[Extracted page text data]
----------------

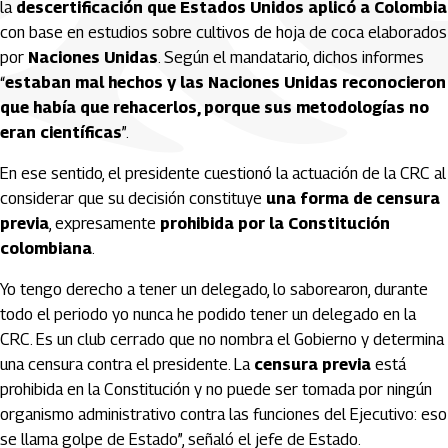
la
descertificación que Estados Unidos aplicó a Colombia
con base en estudios sobre cultivos de hoja de coca elaborados
por
Naciones Unidas
. Según el mandatario, dichos informes
“
estaban mal hechos y las Naciones Unidas reconocieron
que había que rehacerlos, porque sus metodologías no
eran científicas
”.
En ese sentido, el presidente cuestionó la actuación de la CRC al
considerar que su decisión constituye
una forma de censura
previa
, expresamente
prohibida por la Constitución
colombiana
.
Yo tengo derecho a tener un delegado, lo saborearon, durante
todo el periodo yo nunca he podido tener un delegado en la
CRC. Es un club cerrado que no nombra el Gobierno y determina
una censura contra el presidente. La
censura previa
está
prohibida en la Constitución y no puede ser tomada por ningún
organismo administrativo contra las funciones del Ejecutivo: eso
se llama golpe de Estado”, señaló el jefe de Estado.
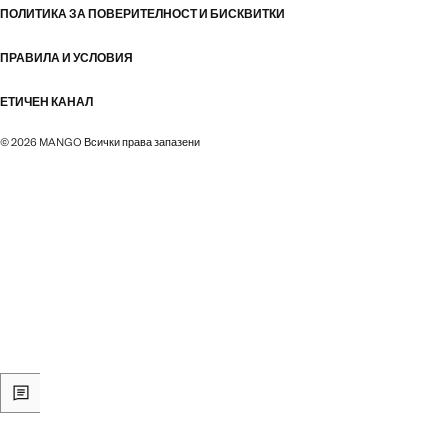
ПОЛИТИКА ЗА ПОВЕРИТЕЛНОСТ И БИСКВИТКИ
ПРАВИЛА И УСЛОВИЯ
ЕТИЧЕН КАНАЛ
© 2026 MANGO Всички права запазени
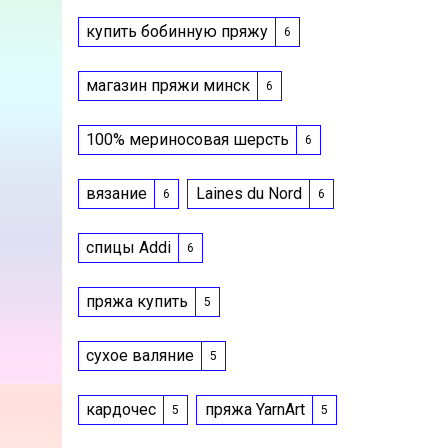
купить бобинную пряжу
6
магазин пряжи минск
6
100% мериносовая шерсть
6
вязание
Laines du Nord
6
6
спицы Addi
6
пряжа купить
5
сухое валяние
5
кардочес
пряжа YarnArt
5
5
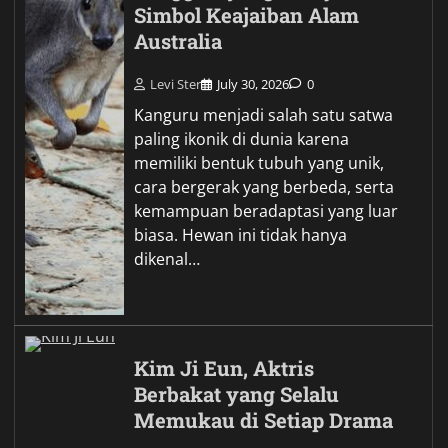
Simbol Keajaiban Alam
Australia
Levi Ster
July 30, 2026
0
Kanguru menjadi salah satu satwa
paling ikonik di dunia karena
memiliki bentuk tubuh yang unik,
cara bergerak yang berbeda, serta
kemampuan beradaptasi yang luar
biasa. Hewan ini tidak hanya
dikenal…
Kim Ji Eun, Aktris
Berbakat yang Selalu
Memukau di Setiap Drama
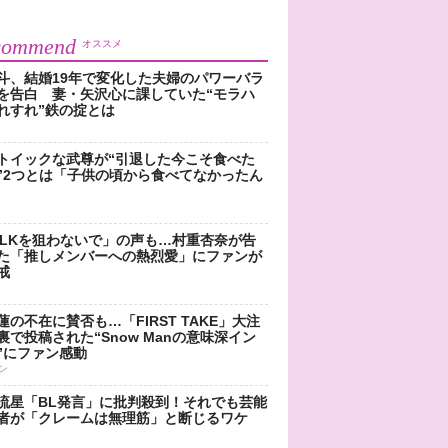
commend
オススメ
斗、結婚19年で変化した夫婦のパワーバラ
を告白 妻・矢沢心に課していた“モラハ
れすれ”鉄の掟とは
トイックな武尊が“引退した今こそ食べた
”2つとは「子供の頃から食べてなかったん
!LKを狙わないで」の声も…村重杏奈が告
た「推しメンバーへの熱烈愛」にファンが
戒
蓮の不在に賛否も…「FIRST TAKE」大注
裏で投稿された“Snow Manの意味深イン
”にファン感動
ン
流星「BL発言」に批判殺到！それでも芸能
者が「クレームは無理筋」と断じるワケ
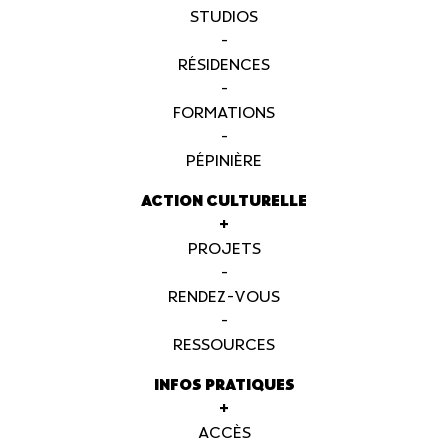
STUDIOS
-
RÉSIDENCES
-
FORMATIONS
-
PÉPINIÈRE
ACTION CULTURELLE
+
PROJETS
-
RENDEZ-VOUS
-
RESSOURCES
INFOS PRATIQUES
+
ACCÈS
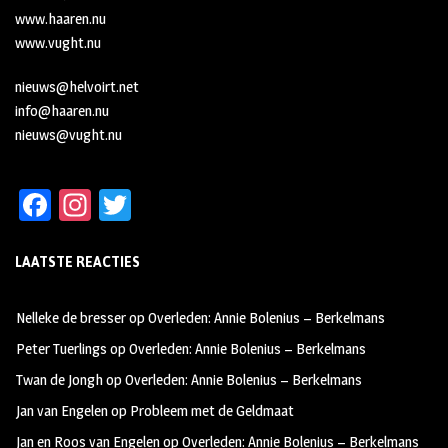
www.haaren.nu
www.vught.nu
nieuws@helvoirt.net
info@haaren.nu
nieuws@vught.nu
Fa
In
T
ce
st
wi
LAATSTE REACTIES
b
ag
tt
oo
ra
er
Nelleke de bresser
op
Overleden: Annie Bolenius – Berkelmans
k
m
Peter Tuerlings
op
Overleden: Annie Bolenius – Berkelmans
Twan de Jongh
op
Overleden: Annie Bolenius – Berkelmans
Jan van Engelen
op
Probleem met de Geldmaat
Jan en Roos van Engelen
op
Overleden: Annie Bolenius – Berkelmans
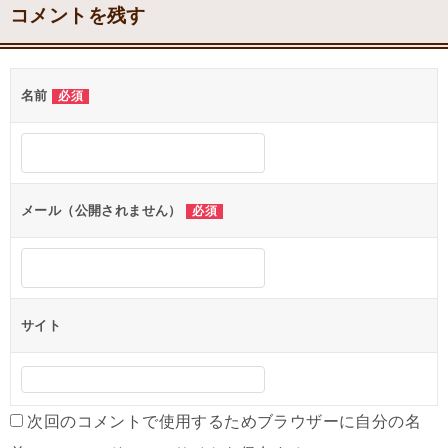
コメントを残す
名前
必須
メール（公開されません）
必須
サイト
次回のコメントで使用するためブラウザーに自分の名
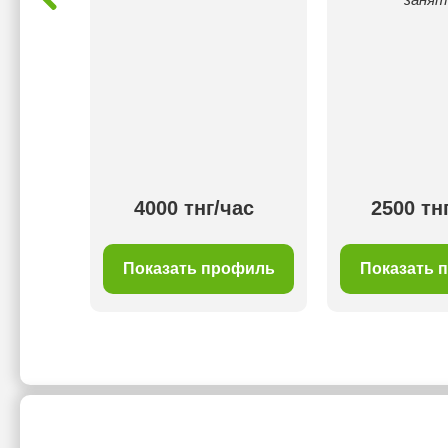
ас
4000 тнг/час
2500 тн
филь
Показать профиль
Показать 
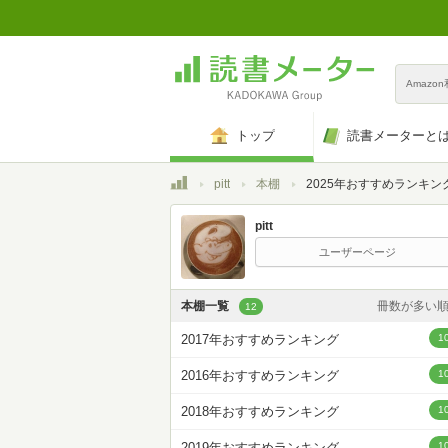
Amazo
トップ
読書メーターと
トップ
pitt
本棚
2025年おすすめランキン
pitt
ユーザーページ
本棚一覧
冊数が多い
12
カスタム
2017年おすすめランキング
1
登録日時が新しい
2016年おすすめランキング
1
登録日時が古い
2018年おすすめランキング
1
名前昇
2019年おすすめランキング
1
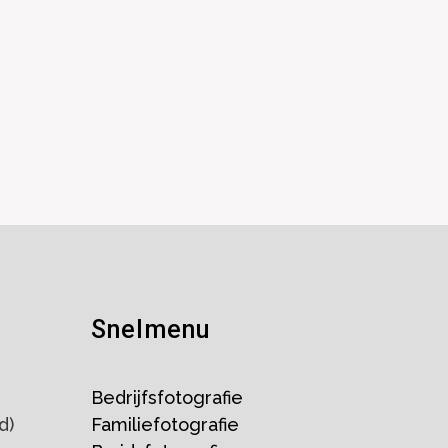
Snelmenu
Bedrijfsfotografie
d)
Familiefotografie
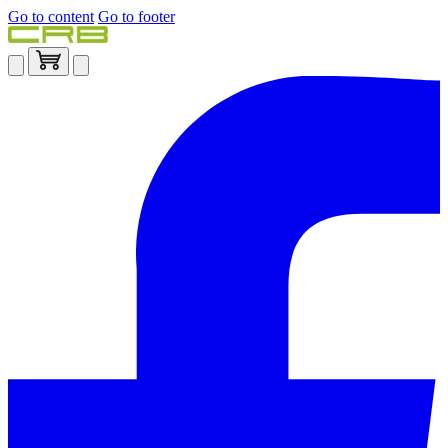
Go to content
Go to footer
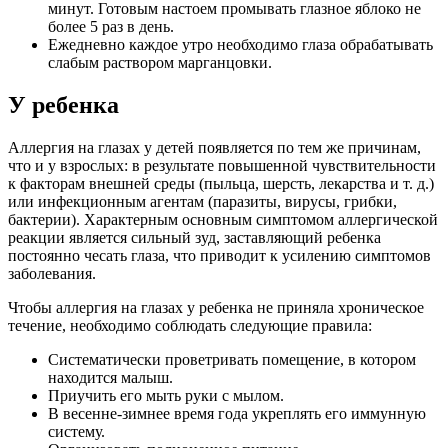
минут. Готовым настоем промывать глазное яблоко не
более 5 раз в день.
Ежедневно каждое утро необходимо глаза обрабатывать
слабым раствором марганцовки.
У ребенка
Аллергия на глазах у детей появляется по тем же причинам,
что и у взрослых: в результате повышенной чувствительности
к факторам внешней среды (пыльца, шерсть, лекарства и т. д.)
или инфекционным агентам (паразиты, вирусы, грибки,
бактерии). Характерным основным симптомом аллергической
реакции является сильный зуд, заставляющий ребенка
постоянно чесать глаза, что приводит к усилению симптомов
заболевания.
Чтобы аллергия на глазах у ребенка не приняла хроническое
течение, необходимо соблюдать следующие правила:
Систематически проветривать помещение, в котором
находится малыш.
Приучить его мыть руки с мылом.
В весенне-зимнее время года укреплять его иммунную
систему.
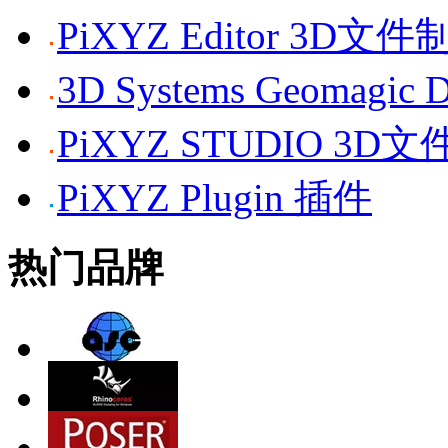
PiXYZ Editor 3D
3D Systems Geomagi
PiXYZ STUDIO 3
PiXYZ Plugin 插件
热门品牌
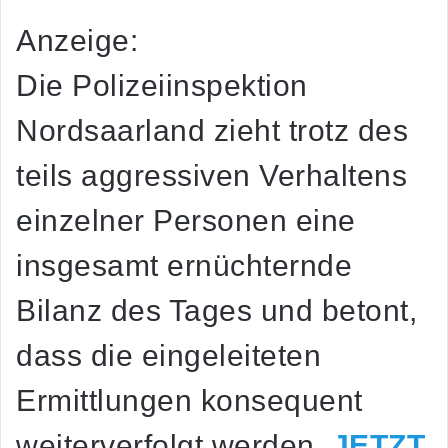
Anzeige:
Die Polizeiinspektion
Nordsaarland zieht trotz des
teils aggressiven Verhaltens
einzelner Personen eine
insgesamt ernüchternde
Bilanz des Tages und betont,
dass die eingeleiteten
Ermittlungen konsequent
weiterverfolgt werden.
JETZT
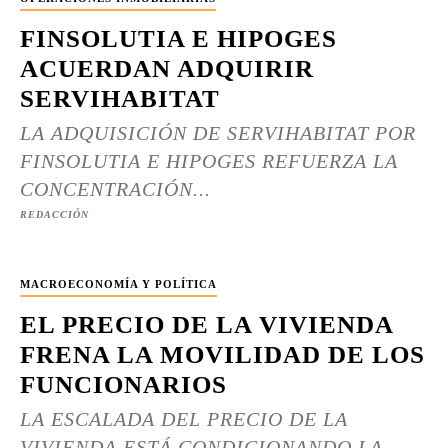
FINSOLUTIA E HIPOGES
ACUERDAN ADQUIRIR
SERVIHABITAT
LA ADQUISICIÓN DE SERVIHABITAT POR
FINSOLUTIA E HIPOGES REFUERZA LA
CONCENTRACIÓN...
REDACCIÓN
MACROECONOMÍA Y POLÍTICA
EL PRECIO DE LA VIVIENDA
FRENA LA MOVILIDAD DE LOS
FUNCIONARIOS
LA ESCALADA DEL PRECIO DE LA
VIVIENDA ESTÁ CONDICIONANDO LA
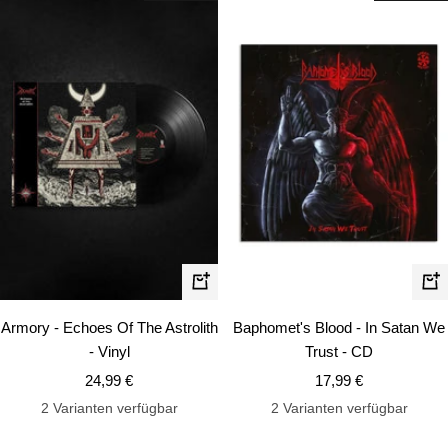
In
In
den
de
Armory - Echoes Of The Astrolith
Baphomet's Blood - In Satan We
Warenkorb
Wa
- Vinyl
Trust - CD
Angebotspreis
Angebotspreis
24,99 €
17,99 €
2 Varianten verfügbar
2 Varianten verfügbar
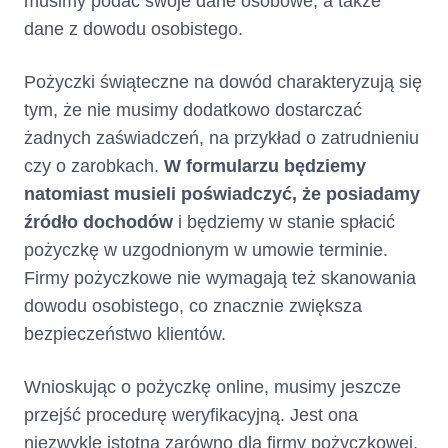
musimy podać swoje dane osobowe, a także
dane z dowodu osobistego.
Pożyczki świąteczne na dowód charakteryzują się
tym, że nie musimy dodatkowo dostarczać
żadnych zaświadczeń, na przykład o zatrudnieniu
czy o zarobkach.
W formularzu będziemy
natomiast musieli poświadczyć, że posiadamy
źródło dochodów
i będziemy w stanie spłacić
pożyczkę w uzgodnionym w umowie terminie.
Firmy pożyczkowe nie wymagają też skanowania
dowodu osobistego, co znacznie zwiększa
bezpieczeństwo klientów.
Wnioskując o pożyczkę online, musimy jeszcze
przejść procedurę weryfikacyjną. Jest ona
niezwykle istotna zarówno dla firmy pożyczkowej,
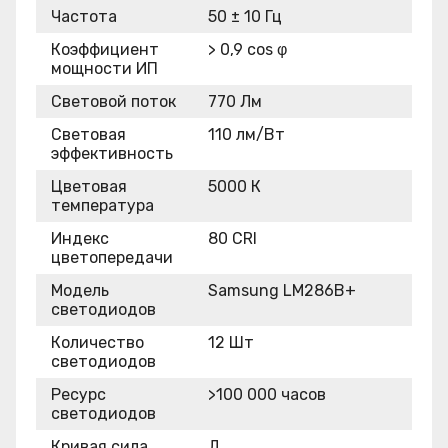
Частота
50 ± 10 Гц
Коэффициент
> 0,9 cos φ
мощности ИП
Световой поток
770 Лм
Световая
110 лм/Вт
эффективность
Цветовая
5000 К
температура
Индекс
80 CRI
цветопередачи
Модель
Samsung LM286B+
светодиодов
Количество
12 Шт
светодиодов
Ресурс
>100 000 часов
светодиодов
Кривая сила
Д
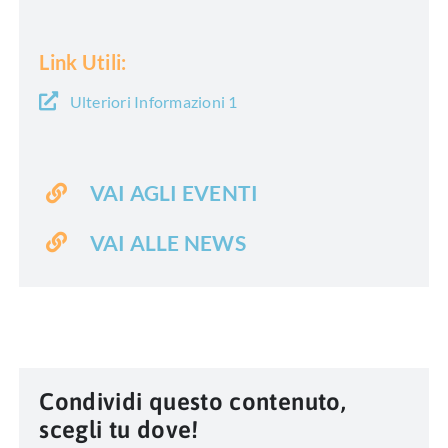
Link Utili:
Ulteriori Informazioni 1
VAI AGLI EVENTI
VAI ALLE NEWS
Condividi questo contenuto,
scegli tu dove!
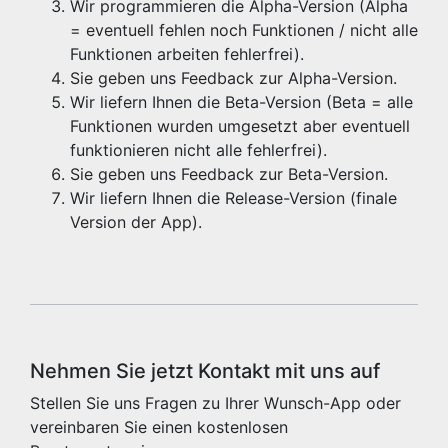
Wir programmieren die Alpha-Version (Alpha
= eventuell fehlen noch Funktionen / nicht alle
Funktionen arbeiten fehlerfrei).
Sie geben uns Feedback zur Alpha-Version.
Wir liefern Ihnen die Beta-Version (Beta = alle
Funktionen wurden umgesetzt aber eventuell
funktionieren nicht alle fehlerfrei).
Sie geben uns Feedback zur Beta-Version.
Wir liefern Ihnen die Release-Version (finale
Version der App).
Nehmen Sie jetzt Kontakt mit uns auf
Stellen Sie uns Fragen zu Ihrer Wunsch-App oder
vereinbaren Sie einen kostenlosen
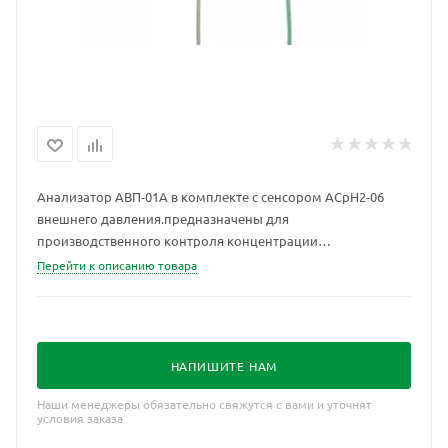
Анализатор АВП-01А в комплекте с сенсором АСрН2-06
внешнего давления.предназначены для
производственного контроля концентрации
растворенного водорода в мили- и микрограммовом
Перейти к описанию товара
диапазонах концентраций в первом контуре охлаждения
ядерных реакторов, а также при автоматическом контроле
процессов водохимподготовки на предприятиях тепловой
и атомной энергетики, в теплосетях и на промышленных
НАПИШИТЕ НАМ
предприятиях.
Наши менеджеры обязательно свяжутся с вами и уточнят
условия заказа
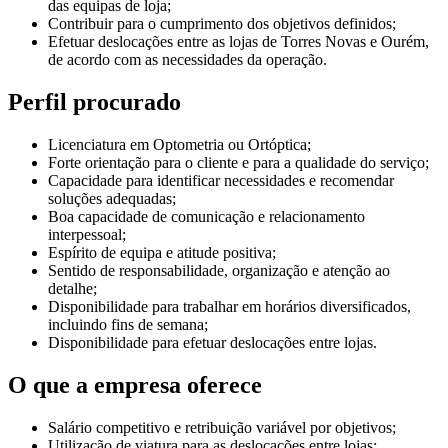
das equipas de loja;
Contribuir para o cumprimento dos objetivos definidos;
Efetuar deslocações entre as lojas de Torres Novas e Ourém,
de acordo com as necessidades da operação.
Perfil procurado
Licenciatura em Optometria ou Ortóptica;
Forte orientação para o cliente e para a qualidade do serviço;
Capacidade para identificar necessidades e recomendar
soluções adequadas;
Boa capacidade de comunicação e relacionamento
interpessoal;
Espírito de equipa e atitude positiva;
Sentido de responsabilidade, organização e atenção ao
detalhe;
Disponibilidade para trabalhar em horários diversificados,
incluindo fins de semana;
Disponibilidade para efetuar deslocações entre lojas.
O que a empresa oferece
Salário competitivo e retribuição variável por objetivos;
Utilização de viatura para as deslocações entre lojas;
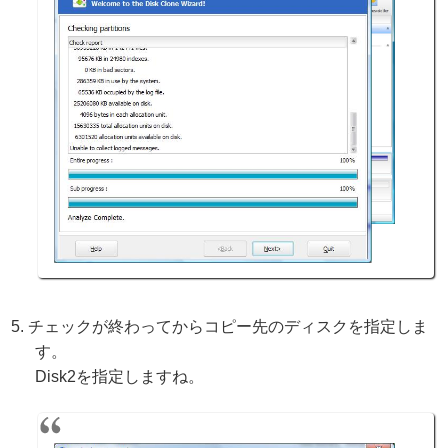
チェックが終わってからコピー先のディスクを指定しま
す。
Disk2を指定しますね。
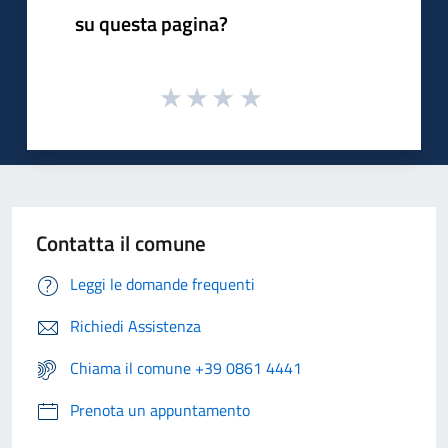
su questa pagina?
Contatta il comune
Leggi le domande frequenti
Richiedi Assistenza
Chiama il comune +39 0861 4441
Prenota un appuntamento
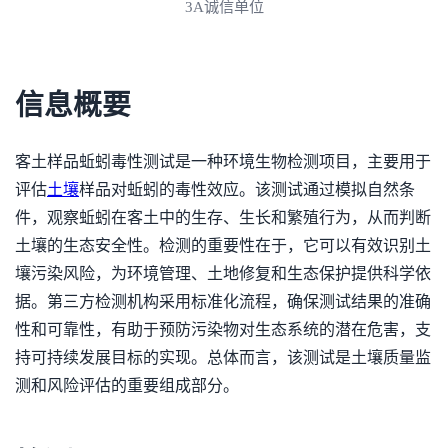
3A诚信单位
信息概要
客土样品蚯蚓毒性测试是一种环境生物检测项目，主要用于
评估
土壤
样品对蚯蚓的毒性效应。该测试通过模拟自然条
件，观察蚯蚓在客土中的生存、生长和繁殖行为，从而判断
土壤的生态安全性。检测的重要性在于，它可以有效识别土
壤污染风险，为环境管理、土地修复和生态保护提供科学依
据。第三方检测机构采用标准化流程，确保测试结果的准确
性和可靠性，有助于预防污染物对生态系统的潜在危害，支
持可持续发展目标的实现。总体而言，该测试是土壤质量监
测和风险评估的重要组成部分。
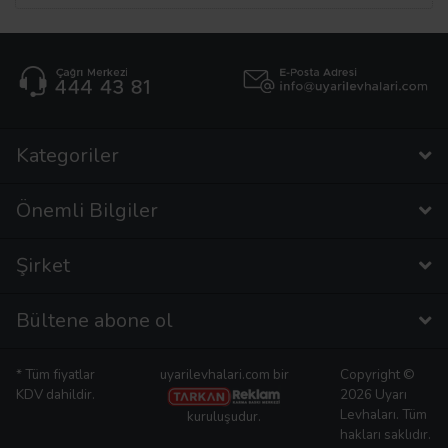
Kategoriler
Önemli Bilgiler
Şirket
Bültene abone ol
* Tüm fiyatlar
uyarilevhalari.com bir
Copyright ©
KDV dahildir.
2026 Uyarı
Levhaları. Tüm
kuruluşudur.
hakları saklıdır.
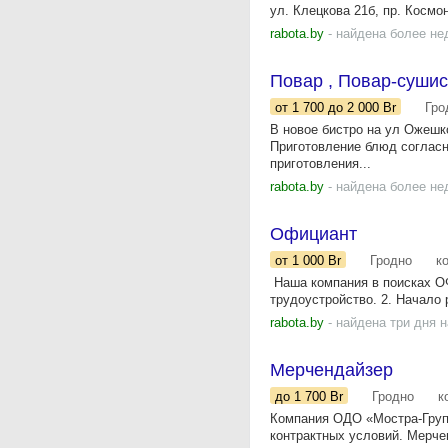
ул. Клецкова 21б, пр. Космо
rabota.by
- найдена более не
Повар , Повар-сушис
от 1 700
до 2 000
Br
Гро
В новое бистро на ул Ожеш
Приготовление блюд согласн
приготовления...
rabota.by
- найдена более не
Официант
от 1 000
Br
Гродно
к
​​​ Наша компания в поиска
трудоустройство. 2. Начало р
rabota.by
- найдена три дня 
Мерчендайзер
до 1 700
Br
Гродно
к
Компания ОДО «Мостра-Груп
контрактных условий. Мерче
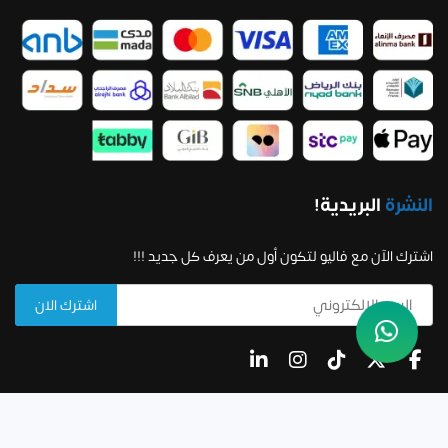
النشرة
البريدية!
اشترك الآن مع فاليو لتكون أول من يعرف كل جديد !!!
جميع الحقوق محفوظة لشركة فاليو لدراسات الجدوى وحلول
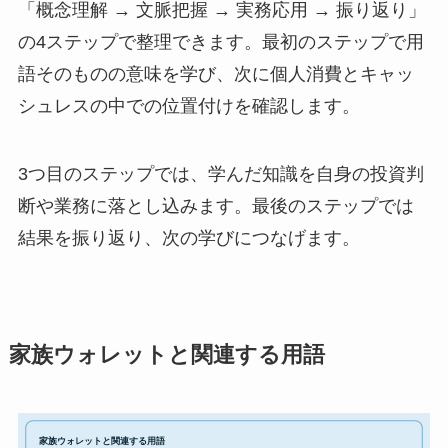
「概念理解 → 文脈把握 → 実務応用 → 振り返り」
の4ステップで整理できます。最初のステップで用
語そのものの意味を学び、次に個人消費とキャッ
シュレスの中での位置付けを確認します。
3つ目のステップでは、学んだ知識を自身の投資判
断や業務に落とし込みます。最後のステップでは
結果を振り返り、次の学びにつなげます。
家族ウォレットと関連する用語
家族ウォレットと関連する用語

----------------

Work request: Return every line starting at the beginning of the items and ending at the line that contains "se llama golpe", with both ends included. Leave the pictures out.

Result of this exercise:
la
descertificación que Estados Unidos aplicó a Colombia
con base en estudios sobre cultivos de hoja de coca elaborados
por
Naciones Unidas
. Según el mandatario, dichos informes
“
estaban mal hechos y las Naciones Unidas reconocieron
que había que rehacerlos, porque sus metodologías no
eran científicas
”.
En ese sentido, el presidente cuestionó la actuación de la CRC al
considerar que su decisión constituye
una forma de censura
previa
, expresamente
prohibida por la Constitución
colombiana
.
Yo tengo derecho a tener un delegado, lo saborearon, durante
todo el periodo yo nunca he podido tener un delegado en la
CRC. Es un club cerrado que no nombra el Gobierno y determina
una censura contra el presidente. La
censura previa
está
prohibida en la Constitución y no puede ser tomada por ningún
organismo administrativo contra las funciones del Ejecutivo: eso
se llama golpe de Estado”, señaló el jefe de Estado.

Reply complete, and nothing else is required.